One that comes to mind is to specify a number of metadata keys. The virtual filesystem then has a directory level per metadata key, within which all filesystem trees with the given set of values, matching a global filter restriction, are found. By setting a global restriction of type=music, and giving the directory keys as artist, album and title, we get a nice music browser. Further extensions might be to extend the syntax for directory keys from single symbols that select a metadata key to constructs like (track-number "-" title) to generate compound strings at each level, and configuring what to do with filesystem trees that lack the metadata key in question (the options being to ignore that filesystem tree, or to provide a default value such as "Unknown").

alaric added on 2012-04-16 13:20:06 UTC:
It would be useful to record the exact absolute path and hostname a file tree came from when it goes into an archive, as that can be useful metadata in figuring out what it is later.

Now, when we import a file into the archive by snapshotting it and then introducing a metadata record about it into an archive delta, we must check to see if the file already exists in that archive, so as to not overwrite previous rich metadata with naff initial auto-generated metadata. However, it might be nice to read in the previous metadata and append a new "archived from" entry specifying the hostname, location, and time. As the metadata is an alist, it will be easy to do this as long as "archived from" is a single property, so we can tie together the hostname/location/time triple as a single item.

alaric added on 2012-05-04 10:35:07 UTC:
I should also like to add that the "location archived from" should be represented (for convenience) as four components: hostname, absolutely directory path, filename, and extension.

So the metadata alist of a file might include one or more of:

(archived-from "2011-04-32 22:45:01" "anger" "/home/alaric/projects/foo" "backup" "tar.gz")

One would hope that the extension would be the same (modulo case?) for all the archives, but we can never be sure :-)

When building search queries, it would therefore be nice to be able to say (second archived-from) to extract the second field from archived-from - or maybe even to define a table of aliases so we can say archived-from-hostname.

User Comments:
alaric added on 2014-11-02 01:49:53:

The basics are now there. From the command line, you can import a manifest of objects, search for objects matching a query string, list available properties of objects matching a query string, list available values of a property for objects matching a query string, stream a chosen object to stdout (if it's a file), or extract a chosen object to the filesystem.

Next steps are [9c3ac71f94] for generic property-based explorer in the VFS, and [fff691ada2] for customised views, and [33fd928177] for a manifest generator.

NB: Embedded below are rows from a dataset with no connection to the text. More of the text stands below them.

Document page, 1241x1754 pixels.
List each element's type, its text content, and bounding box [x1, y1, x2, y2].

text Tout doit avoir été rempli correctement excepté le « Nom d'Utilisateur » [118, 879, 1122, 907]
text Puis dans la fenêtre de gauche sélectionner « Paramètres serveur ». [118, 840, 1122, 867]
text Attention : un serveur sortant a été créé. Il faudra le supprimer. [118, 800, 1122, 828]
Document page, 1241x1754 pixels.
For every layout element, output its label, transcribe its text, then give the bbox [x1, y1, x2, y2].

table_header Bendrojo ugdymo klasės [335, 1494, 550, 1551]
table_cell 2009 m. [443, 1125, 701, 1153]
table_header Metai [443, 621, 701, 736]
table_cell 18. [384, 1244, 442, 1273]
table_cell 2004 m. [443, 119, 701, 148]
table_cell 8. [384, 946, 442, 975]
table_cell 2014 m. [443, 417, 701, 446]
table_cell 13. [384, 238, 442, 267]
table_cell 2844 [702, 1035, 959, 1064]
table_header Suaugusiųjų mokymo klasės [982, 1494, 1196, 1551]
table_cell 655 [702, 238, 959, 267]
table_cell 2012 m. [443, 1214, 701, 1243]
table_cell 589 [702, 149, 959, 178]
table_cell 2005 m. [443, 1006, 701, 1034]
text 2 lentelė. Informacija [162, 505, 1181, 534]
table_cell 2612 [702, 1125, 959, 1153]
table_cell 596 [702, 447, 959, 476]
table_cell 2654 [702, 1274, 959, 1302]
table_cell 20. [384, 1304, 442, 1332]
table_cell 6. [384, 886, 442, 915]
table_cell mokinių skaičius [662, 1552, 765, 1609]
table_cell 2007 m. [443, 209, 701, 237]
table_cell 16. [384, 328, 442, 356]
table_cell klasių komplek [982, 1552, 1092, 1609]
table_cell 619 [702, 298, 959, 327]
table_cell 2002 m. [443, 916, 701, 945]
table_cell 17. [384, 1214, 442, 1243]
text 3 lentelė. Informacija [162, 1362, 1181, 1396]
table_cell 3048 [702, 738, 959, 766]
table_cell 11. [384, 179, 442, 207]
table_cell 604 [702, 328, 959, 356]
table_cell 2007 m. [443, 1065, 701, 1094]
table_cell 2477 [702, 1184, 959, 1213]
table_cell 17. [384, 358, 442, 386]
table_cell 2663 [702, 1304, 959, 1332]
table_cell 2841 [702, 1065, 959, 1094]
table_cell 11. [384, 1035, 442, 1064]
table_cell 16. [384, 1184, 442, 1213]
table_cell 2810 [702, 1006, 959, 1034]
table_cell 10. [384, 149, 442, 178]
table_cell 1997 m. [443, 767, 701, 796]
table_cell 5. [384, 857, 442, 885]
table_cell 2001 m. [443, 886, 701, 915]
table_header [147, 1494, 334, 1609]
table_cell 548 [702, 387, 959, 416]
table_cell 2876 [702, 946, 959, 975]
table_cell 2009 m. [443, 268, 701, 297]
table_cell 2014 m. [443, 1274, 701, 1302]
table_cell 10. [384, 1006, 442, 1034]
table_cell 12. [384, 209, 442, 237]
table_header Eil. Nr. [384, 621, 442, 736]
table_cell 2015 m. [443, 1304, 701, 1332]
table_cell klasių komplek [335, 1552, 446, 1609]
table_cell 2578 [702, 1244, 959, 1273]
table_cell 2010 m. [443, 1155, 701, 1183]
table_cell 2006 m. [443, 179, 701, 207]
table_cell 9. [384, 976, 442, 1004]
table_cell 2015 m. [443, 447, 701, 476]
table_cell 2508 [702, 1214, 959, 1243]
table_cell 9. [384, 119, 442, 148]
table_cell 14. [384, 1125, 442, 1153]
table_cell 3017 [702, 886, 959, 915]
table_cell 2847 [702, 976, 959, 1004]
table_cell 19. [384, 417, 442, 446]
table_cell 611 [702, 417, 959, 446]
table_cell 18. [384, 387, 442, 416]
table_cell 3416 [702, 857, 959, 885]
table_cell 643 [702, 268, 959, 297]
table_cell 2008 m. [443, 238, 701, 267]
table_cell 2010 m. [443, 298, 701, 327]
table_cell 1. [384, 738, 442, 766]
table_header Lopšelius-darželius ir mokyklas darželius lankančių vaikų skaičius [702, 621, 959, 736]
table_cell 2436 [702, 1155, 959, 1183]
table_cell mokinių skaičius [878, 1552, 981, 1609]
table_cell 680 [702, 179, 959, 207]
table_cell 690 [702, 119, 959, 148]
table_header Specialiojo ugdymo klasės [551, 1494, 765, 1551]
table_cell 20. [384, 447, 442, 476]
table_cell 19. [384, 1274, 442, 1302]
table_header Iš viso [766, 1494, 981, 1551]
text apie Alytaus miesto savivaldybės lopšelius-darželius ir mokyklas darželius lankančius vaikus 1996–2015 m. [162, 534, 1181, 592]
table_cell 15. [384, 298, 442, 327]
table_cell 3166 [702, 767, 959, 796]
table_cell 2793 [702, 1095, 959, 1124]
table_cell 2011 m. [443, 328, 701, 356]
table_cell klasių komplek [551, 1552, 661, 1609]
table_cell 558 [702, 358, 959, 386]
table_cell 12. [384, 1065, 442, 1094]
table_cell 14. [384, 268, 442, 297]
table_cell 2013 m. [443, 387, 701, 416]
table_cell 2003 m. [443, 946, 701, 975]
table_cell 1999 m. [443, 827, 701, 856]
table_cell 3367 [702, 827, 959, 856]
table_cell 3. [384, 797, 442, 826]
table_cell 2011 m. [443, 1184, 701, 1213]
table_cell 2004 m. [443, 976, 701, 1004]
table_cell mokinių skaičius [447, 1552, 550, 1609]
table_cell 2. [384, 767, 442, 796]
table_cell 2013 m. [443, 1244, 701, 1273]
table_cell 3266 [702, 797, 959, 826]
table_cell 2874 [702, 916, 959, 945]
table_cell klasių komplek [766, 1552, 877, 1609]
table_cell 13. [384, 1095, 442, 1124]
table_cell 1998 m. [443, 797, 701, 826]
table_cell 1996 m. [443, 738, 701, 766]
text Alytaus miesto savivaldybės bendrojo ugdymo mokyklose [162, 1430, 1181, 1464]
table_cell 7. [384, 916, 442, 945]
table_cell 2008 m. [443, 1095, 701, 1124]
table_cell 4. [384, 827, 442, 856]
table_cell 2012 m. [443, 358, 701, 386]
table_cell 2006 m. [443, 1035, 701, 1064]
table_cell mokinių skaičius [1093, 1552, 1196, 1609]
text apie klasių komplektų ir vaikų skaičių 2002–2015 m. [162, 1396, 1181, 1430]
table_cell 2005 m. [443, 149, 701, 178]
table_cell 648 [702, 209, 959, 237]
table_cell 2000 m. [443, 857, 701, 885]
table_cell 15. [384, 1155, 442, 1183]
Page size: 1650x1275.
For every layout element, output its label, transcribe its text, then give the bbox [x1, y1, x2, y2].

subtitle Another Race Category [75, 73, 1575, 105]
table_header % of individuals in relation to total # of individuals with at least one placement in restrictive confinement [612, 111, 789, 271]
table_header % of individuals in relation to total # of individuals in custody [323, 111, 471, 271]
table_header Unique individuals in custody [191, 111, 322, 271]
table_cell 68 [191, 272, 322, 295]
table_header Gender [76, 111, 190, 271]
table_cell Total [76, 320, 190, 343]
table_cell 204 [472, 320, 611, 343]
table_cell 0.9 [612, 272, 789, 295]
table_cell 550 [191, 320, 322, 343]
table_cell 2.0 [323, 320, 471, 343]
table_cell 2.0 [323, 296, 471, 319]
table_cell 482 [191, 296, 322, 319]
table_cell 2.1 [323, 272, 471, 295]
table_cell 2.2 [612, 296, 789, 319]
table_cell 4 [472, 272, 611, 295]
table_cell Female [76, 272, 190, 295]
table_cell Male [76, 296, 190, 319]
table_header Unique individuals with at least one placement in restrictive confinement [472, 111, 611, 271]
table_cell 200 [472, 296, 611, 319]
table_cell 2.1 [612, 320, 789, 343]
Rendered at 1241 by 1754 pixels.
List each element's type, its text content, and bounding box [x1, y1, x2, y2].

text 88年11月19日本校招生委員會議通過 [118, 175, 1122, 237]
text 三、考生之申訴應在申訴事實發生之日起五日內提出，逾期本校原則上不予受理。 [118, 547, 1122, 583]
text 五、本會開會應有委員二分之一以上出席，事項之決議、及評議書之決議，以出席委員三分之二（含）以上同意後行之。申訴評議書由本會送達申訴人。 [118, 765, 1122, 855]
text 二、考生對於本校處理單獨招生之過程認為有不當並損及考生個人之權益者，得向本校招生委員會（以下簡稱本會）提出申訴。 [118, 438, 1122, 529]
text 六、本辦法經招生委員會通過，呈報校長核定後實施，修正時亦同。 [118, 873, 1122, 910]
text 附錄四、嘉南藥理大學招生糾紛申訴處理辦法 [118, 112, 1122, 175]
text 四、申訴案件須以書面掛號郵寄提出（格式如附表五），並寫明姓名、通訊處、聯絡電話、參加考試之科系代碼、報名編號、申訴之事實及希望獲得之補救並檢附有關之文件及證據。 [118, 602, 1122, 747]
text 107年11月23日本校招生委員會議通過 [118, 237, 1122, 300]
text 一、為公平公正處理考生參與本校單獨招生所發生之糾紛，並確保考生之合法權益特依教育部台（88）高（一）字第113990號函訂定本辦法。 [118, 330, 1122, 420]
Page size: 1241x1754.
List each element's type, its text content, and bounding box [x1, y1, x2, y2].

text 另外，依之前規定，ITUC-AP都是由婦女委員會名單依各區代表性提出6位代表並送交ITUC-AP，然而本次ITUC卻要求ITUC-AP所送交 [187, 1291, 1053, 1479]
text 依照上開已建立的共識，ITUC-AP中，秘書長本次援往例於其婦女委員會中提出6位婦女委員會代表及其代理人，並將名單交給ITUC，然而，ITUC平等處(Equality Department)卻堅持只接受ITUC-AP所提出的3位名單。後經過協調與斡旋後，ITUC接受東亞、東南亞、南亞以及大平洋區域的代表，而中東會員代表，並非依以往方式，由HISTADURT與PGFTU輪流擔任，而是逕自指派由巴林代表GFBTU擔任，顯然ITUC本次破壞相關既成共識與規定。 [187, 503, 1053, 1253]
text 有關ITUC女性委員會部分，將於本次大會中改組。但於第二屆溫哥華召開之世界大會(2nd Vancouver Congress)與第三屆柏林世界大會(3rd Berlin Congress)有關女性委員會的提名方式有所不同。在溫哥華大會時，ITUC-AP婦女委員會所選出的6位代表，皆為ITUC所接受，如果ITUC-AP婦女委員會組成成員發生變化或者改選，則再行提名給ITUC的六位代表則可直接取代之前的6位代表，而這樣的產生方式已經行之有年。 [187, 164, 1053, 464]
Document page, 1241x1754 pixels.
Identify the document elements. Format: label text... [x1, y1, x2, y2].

Outside of archival mode, but enhancing its utility tremendously, are a 9p/fuse/puffs client to allow mounting a vault as a read-only filesystem; and replicated storage [f1f2ce8cdc] - with archival mode, the vault starts to become the primary storage for data, rather than just a backup, and so internal vault replication for resilience becomes all the more important.

Future work of note includes an archive tagging GUI [7b6588068f], a public gallery viewer for images [5b07f64457], and support for storing emails in an archive [ea1b7f9ad7].